Task directions → Please copy every line of the records below that holds the word "Controllato".

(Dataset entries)
========

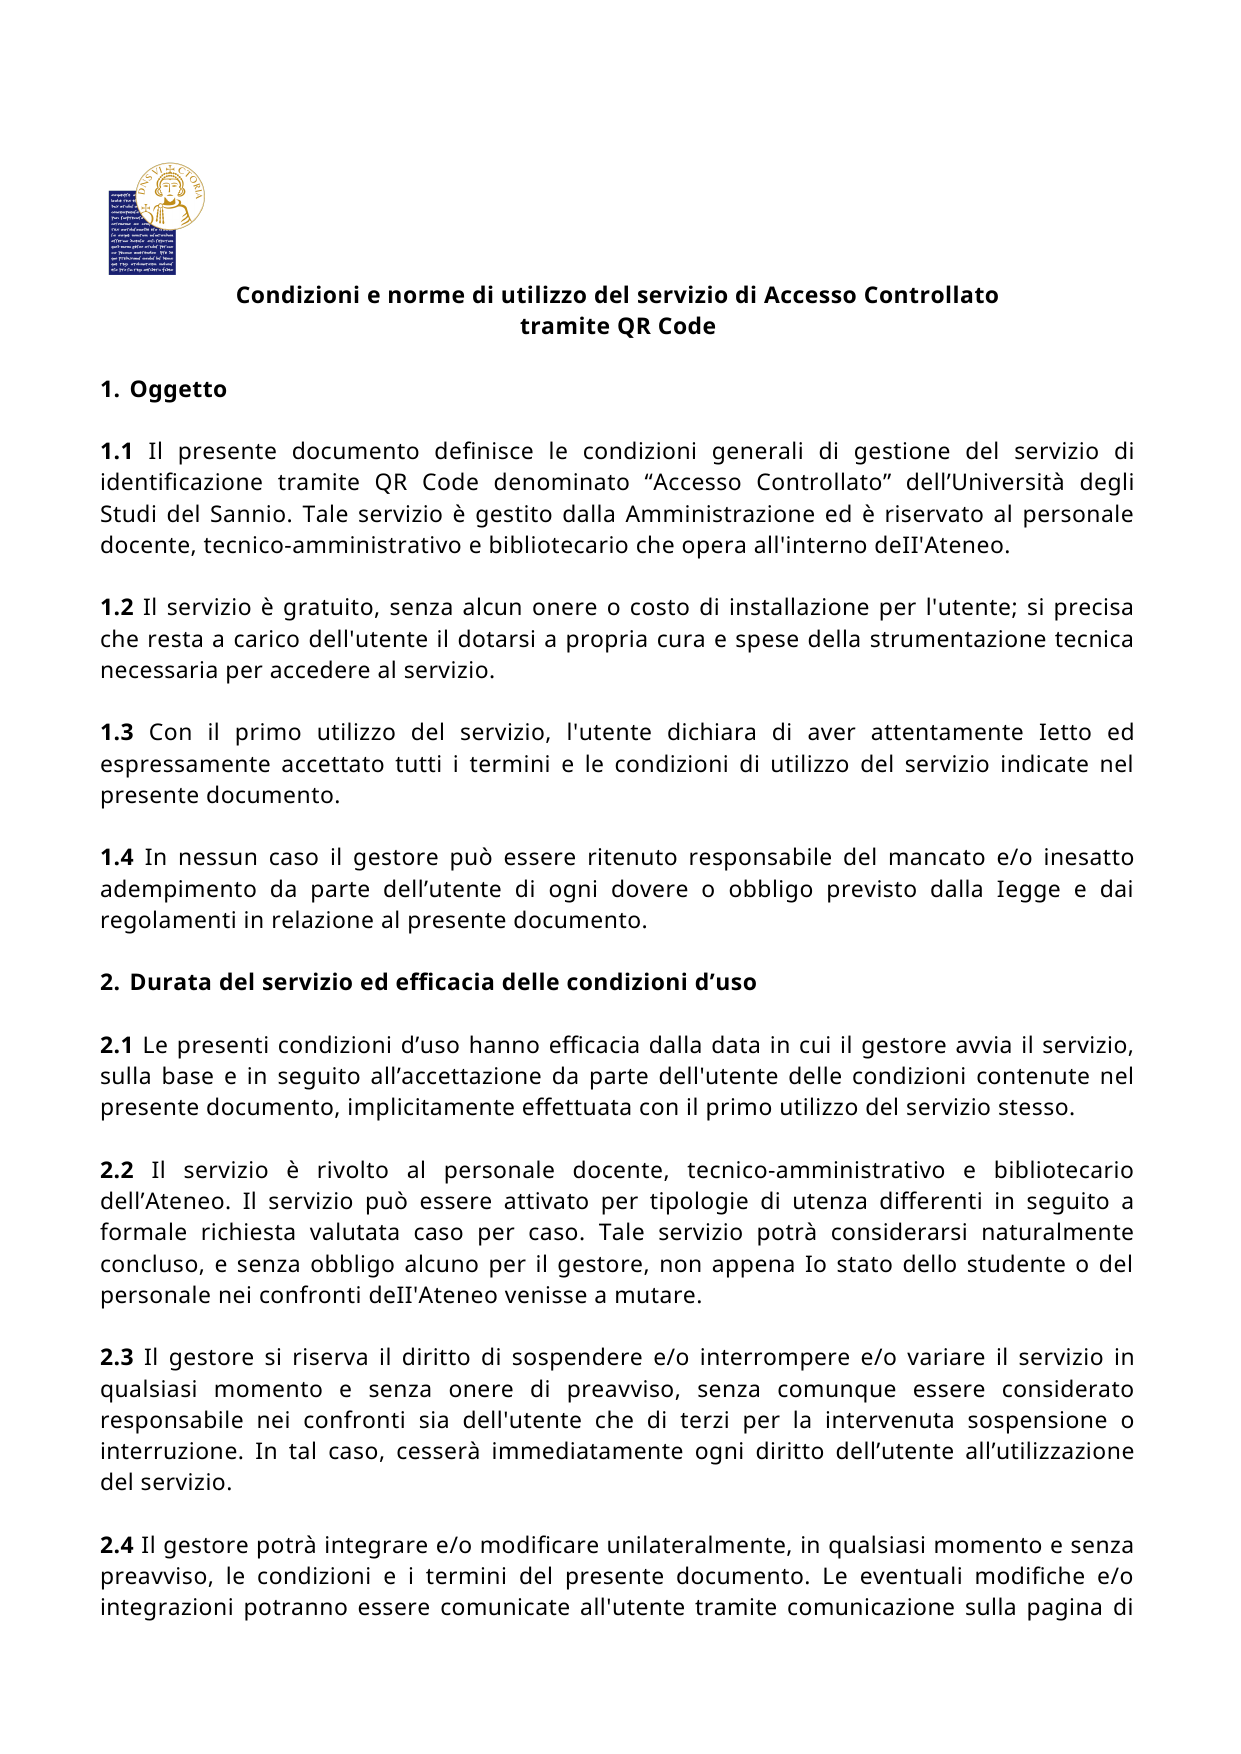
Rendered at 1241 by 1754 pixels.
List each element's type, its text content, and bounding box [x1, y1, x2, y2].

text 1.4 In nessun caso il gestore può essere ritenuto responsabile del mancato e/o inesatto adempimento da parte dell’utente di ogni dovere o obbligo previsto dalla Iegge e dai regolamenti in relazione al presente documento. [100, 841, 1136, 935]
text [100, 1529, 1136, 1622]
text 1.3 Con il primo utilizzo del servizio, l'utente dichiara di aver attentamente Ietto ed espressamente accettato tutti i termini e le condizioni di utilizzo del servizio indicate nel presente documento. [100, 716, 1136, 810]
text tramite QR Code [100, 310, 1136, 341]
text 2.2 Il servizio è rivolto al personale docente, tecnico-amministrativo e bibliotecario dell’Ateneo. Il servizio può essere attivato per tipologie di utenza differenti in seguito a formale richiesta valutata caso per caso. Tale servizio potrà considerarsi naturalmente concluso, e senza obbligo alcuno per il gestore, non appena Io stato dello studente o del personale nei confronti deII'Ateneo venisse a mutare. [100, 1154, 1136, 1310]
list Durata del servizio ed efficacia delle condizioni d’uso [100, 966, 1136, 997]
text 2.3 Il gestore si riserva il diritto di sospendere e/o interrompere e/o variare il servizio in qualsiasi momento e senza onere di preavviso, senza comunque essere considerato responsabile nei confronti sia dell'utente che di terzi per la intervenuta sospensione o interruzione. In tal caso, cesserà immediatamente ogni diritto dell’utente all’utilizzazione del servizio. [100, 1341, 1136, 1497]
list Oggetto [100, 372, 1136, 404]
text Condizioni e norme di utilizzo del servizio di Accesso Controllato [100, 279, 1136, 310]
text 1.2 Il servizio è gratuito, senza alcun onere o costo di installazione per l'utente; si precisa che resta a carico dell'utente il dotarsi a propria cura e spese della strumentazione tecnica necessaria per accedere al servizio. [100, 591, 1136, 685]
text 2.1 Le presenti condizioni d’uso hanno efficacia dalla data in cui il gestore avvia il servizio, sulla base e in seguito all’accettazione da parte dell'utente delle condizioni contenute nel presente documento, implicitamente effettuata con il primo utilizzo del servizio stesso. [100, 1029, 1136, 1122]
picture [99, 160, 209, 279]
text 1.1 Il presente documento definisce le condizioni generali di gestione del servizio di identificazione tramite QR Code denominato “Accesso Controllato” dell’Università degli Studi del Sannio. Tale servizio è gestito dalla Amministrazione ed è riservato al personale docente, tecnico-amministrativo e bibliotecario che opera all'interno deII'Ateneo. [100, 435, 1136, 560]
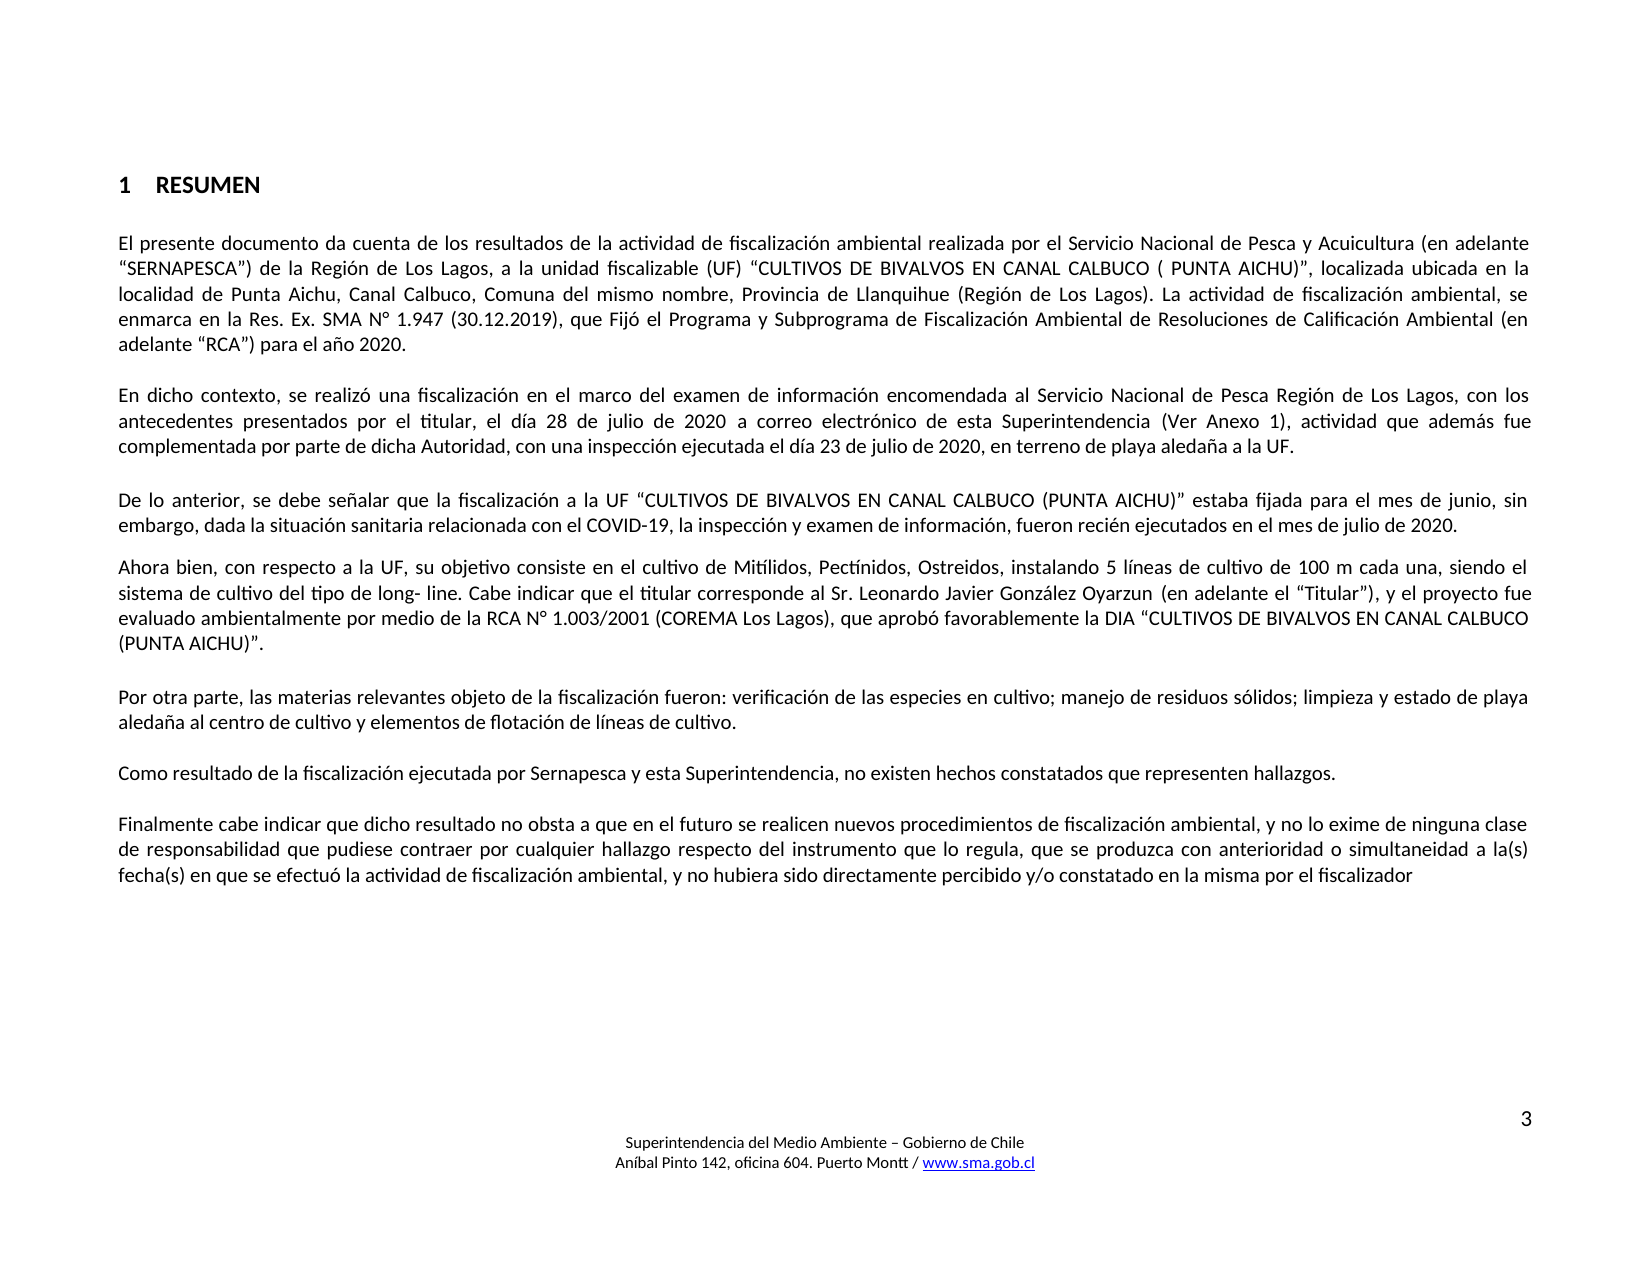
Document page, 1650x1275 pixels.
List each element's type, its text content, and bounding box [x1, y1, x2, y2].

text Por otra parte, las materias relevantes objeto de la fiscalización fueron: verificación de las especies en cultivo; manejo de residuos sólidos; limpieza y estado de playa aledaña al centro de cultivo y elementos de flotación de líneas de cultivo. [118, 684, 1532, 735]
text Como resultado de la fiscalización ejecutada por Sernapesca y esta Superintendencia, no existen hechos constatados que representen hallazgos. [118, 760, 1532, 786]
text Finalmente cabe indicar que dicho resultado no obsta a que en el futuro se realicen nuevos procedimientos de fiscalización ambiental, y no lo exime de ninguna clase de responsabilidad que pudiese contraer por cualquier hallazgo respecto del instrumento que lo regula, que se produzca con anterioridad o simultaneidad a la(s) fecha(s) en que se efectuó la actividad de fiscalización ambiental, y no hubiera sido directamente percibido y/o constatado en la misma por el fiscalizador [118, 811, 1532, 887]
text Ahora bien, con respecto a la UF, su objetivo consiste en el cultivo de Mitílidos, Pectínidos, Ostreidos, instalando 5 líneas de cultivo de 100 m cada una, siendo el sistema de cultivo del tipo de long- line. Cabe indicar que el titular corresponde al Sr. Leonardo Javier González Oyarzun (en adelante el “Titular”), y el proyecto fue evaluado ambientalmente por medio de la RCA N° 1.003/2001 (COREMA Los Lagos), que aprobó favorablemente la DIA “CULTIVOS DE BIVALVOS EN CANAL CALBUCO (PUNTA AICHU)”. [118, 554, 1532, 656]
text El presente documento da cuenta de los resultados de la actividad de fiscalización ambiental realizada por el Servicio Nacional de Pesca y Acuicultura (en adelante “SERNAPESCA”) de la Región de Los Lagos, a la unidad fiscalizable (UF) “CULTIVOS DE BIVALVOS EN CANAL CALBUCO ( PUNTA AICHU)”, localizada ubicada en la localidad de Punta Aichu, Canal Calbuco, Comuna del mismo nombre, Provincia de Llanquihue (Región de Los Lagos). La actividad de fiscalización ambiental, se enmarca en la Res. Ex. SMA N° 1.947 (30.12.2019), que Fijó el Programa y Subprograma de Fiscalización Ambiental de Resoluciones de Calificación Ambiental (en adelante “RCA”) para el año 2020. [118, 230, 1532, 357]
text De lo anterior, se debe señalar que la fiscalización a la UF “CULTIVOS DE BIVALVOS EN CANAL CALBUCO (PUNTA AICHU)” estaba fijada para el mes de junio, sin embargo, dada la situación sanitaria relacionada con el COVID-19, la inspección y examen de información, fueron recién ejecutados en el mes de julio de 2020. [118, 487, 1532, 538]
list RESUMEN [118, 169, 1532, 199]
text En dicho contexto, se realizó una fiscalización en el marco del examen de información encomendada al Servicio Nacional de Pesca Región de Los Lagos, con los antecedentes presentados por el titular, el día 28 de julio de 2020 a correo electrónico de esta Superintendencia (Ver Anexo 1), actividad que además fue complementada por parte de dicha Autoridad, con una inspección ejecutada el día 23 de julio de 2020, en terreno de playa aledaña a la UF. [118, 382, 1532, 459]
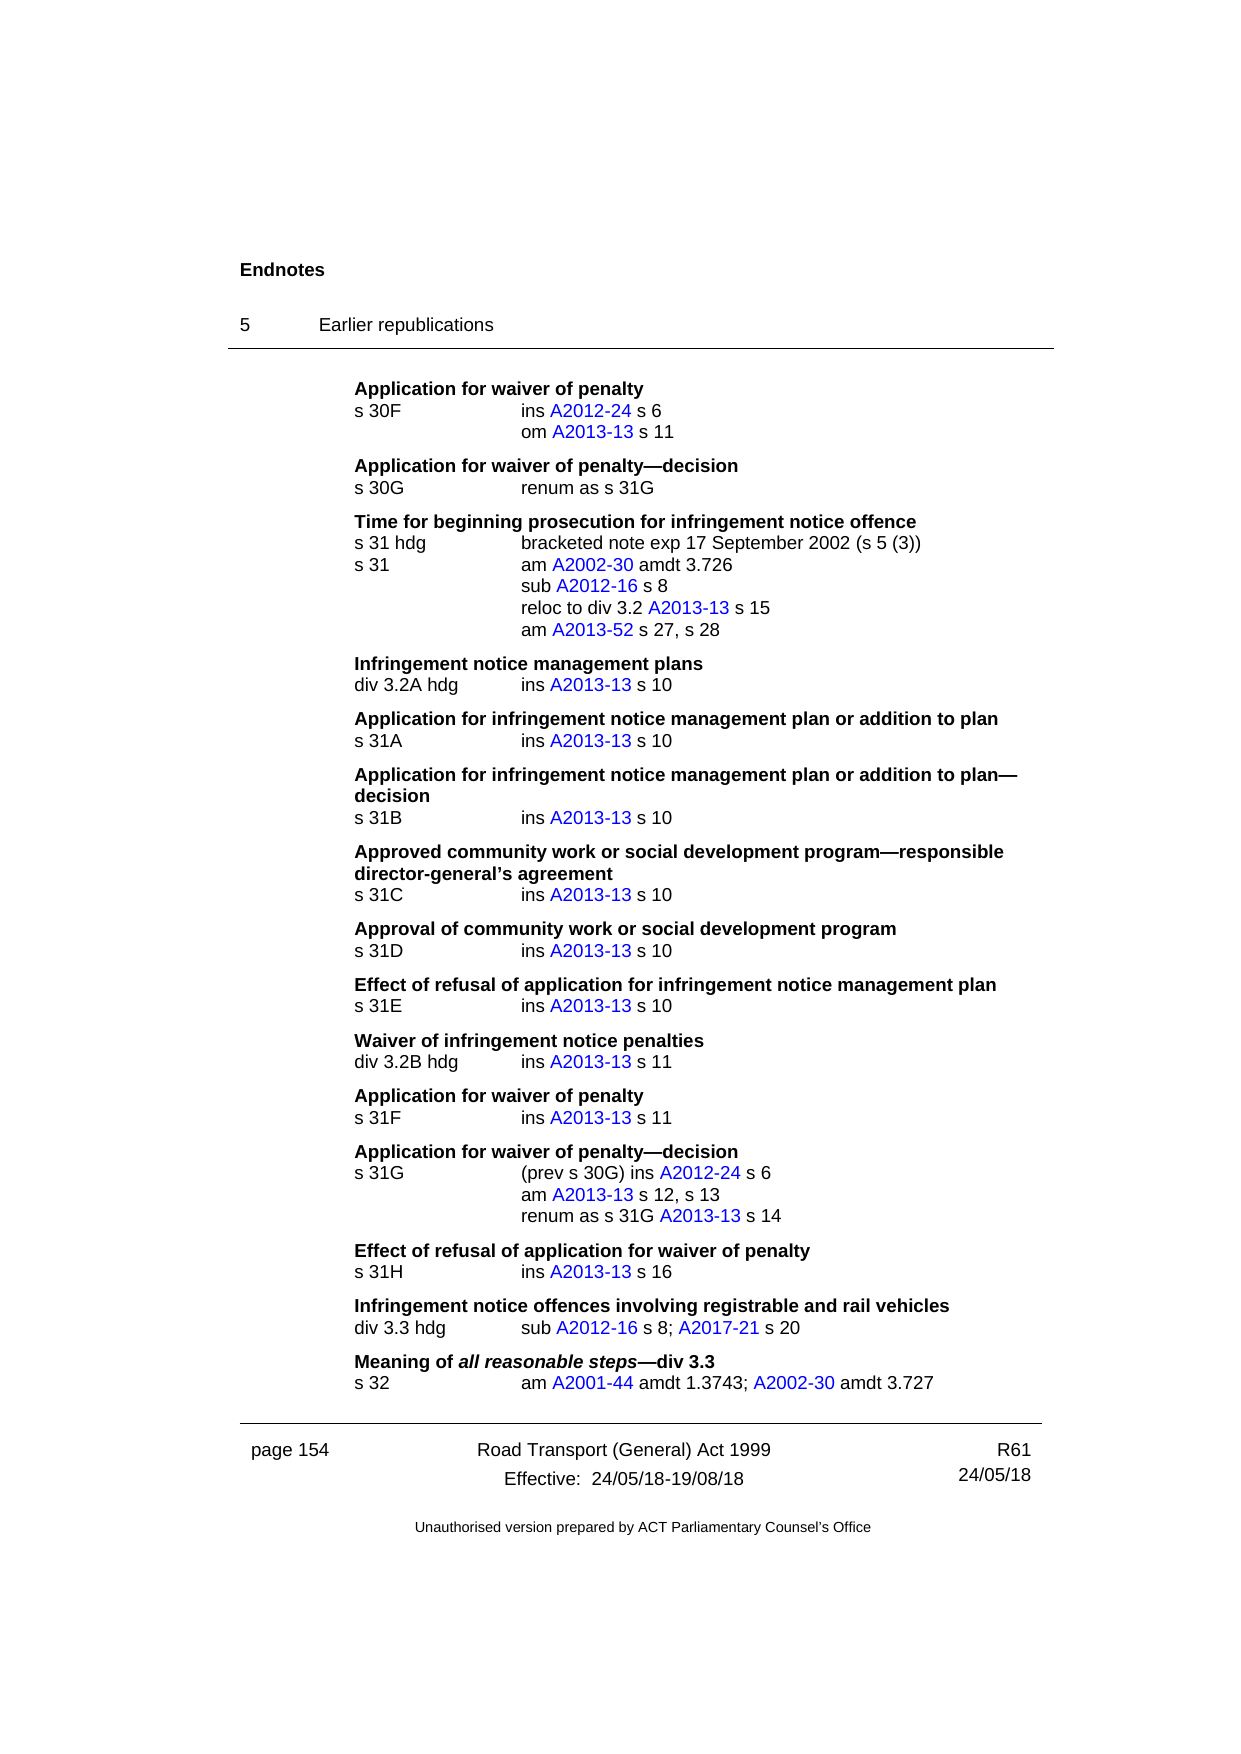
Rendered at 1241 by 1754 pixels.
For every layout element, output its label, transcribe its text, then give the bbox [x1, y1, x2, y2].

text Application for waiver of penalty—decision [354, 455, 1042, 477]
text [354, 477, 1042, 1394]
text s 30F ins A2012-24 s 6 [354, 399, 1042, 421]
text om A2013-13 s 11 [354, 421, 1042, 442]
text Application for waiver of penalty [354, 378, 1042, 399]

========

Result →
text Condizioni e norme di utilizzo del servizio di Accesso Controllato [100, 279, 1136, 310]
text 1.1 Il presente documento definisce le condizioni generali di gestione del servizio di identificazione tramite QR Code denominato “Accesso Controllato” dell’Università degli Studi del Sannio. Tale servizio è gestito dalla Amministrazione ed è riservato al personale docente, tecnico-amministrativo e bibliotecario che opera all'interno deII'Ateneo. [100, 435, 1136, 560]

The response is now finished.